┌──
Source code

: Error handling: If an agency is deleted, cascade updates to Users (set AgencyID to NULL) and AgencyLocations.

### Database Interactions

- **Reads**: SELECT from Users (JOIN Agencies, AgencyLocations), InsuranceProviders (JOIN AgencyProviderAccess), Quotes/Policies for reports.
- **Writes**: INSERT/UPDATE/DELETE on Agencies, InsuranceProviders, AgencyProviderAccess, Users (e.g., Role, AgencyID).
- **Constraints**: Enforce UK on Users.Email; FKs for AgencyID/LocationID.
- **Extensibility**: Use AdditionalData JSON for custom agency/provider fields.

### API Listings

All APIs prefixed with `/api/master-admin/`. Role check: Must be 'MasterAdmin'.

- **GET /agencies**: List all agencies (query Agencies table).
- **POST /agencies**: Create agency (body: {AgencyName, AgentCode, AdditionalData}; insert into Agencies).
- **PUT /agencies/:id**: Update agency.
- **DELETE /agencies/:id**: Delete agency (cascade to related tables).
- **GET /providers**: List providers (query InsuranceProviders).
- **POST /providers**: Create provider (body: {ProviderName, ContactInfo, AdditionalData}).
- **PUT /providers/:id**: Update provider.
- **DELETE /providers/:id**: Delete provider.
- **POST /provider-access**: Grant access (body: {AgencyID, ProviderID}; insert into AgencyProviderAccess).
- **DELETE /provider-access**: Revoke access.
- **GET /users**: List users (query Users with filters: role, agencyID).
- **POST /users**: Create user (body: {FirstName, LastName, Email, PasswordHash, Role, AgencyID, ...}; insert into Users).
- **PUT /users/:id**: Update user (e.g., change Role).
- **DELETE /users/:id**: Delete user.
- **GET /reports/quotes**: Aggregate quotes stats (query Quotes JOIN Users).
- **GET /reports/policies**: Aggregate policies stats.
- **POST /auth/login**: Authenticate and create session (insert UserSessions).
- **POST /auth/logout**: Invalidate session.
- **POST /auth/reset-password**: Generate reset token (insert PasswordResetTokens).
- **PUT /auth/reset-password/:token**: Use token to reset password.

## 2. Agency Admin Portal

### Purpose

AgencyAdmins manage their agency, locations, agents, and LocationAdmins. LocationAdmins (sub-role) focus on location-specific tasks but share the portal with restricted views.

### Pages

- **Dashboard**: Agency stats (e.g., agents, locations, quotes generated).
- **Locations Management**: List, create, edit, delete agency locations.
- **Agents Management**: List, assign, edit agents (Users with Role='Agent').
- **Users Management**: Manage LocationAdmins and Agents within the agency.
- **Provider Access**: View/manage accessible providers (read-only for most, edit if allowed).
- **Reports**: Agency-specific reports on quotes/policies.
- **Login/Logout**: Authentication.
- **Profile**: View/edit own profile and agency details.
└──
* **ABOUT THIS TASK**:
Return the source text of each entry above verbatim, reproducing every line without alteration.

* **EXPECTED ANSWER**:
Source code

: Error handling: If an agency is deleted, cascade updates to Users (set AgencyID to NULL) and AgencyLocations.

### Database Interactions

- **Reads**: SELECT from Users (JOIN Agencies, AgencyLocations), InsuranceProviders (JOIN AgencyProviderAccess), Quotes/Policies for reports.
- **Writes**: INSERT/UPDATE/DELETE on Agencies, InsuranceProviders, AgencyProviderAccess, Users (e.g., Role, AgencyID).
- **Constraints**: Enforce UK on Users.Email; FKs for AgencyID/LocationID.
- **Extensibility**: Use AdditionalData JSON for custom agency/provider fields.

### API Listings

All APIs prefixed with `/api/master-admin/`. Role check: Must be 'MasterAdmin'.

- **GET /agencies**: List all agencies (query Agencies table).
- **POST /agencies**: Create agency (body: {AgencyName, AgentCode, AdditionalData}; insert into Agencies).
- **PUT /agencies/:id**: Update agency.
- **DELETE /agencies/:id**: Delete agency (cascade to related tables).
- **GET /providers**: List providers (query InsuranceProviders).
- **POST /providers**: Create provider (body: {ProviderName, ContactInfo, AdditionalData}).
- **PUT /providers/:id**: Update provider.
- **DELETE /providers/:id**: Delete provider.
- **POST /provider-access**: Grant access (body: {AgencyID, ProviderID}; insert into AgencyProviderAccess).
- **DELETE /provider-access**: Revoke access.
- **GET /users**: List users (query Users with filters: role, agencyID).
- **POST /users**: Create user (body: {FirstName, LastName, Email, PasswordHash, Role, AgencyID, ...}; insert into Users).
- **PUT /users/:id**: Update user (e.g., change Role).
- **DELETE /users/:id**: Delete user.
- **GET /reports/quotes**: Aggregate quotes stats (query Quotes JOIN Users).
- **GET /reports/policies**: Aggregate policies stats.
- **POST /auth/login**: Authenticate and create session (insert UserSessions).
- **POST /auth/logout**: Invalidate session.
- **POST /auth/reset-password**: Generate reset token (insert PasswordResetTokens).
- **PUT /auth/reset-password/:token**: Use token to reset password.

## 2. Agency Admin Portal

### Purpose

AgencyAdmins manage their agency, locations, agents, and LocationAdmins. LocationAdmins (sub-role) focus on location-specific tasks but share the portal with restricted views.

### Pages

- **Dashboard**: Agency stats (e.g., agents, locations, quotes generated).
- **Locations Management**: List, create, edit, delete agency locations.
- **Agents Management**: List, assign, edit agents (Users with Role='Agent').
- **Users Management**: Manage LocationAdmins and Agents within the agency.
- **Provider Access**: View/manage accessible providers (read-only for most, edit if allowed).
- **Reports**: Agency-specific reports on quotes/policies.
- **Login/Logout**: Authentication.
- **Profile**: View/edit own profile and agency details.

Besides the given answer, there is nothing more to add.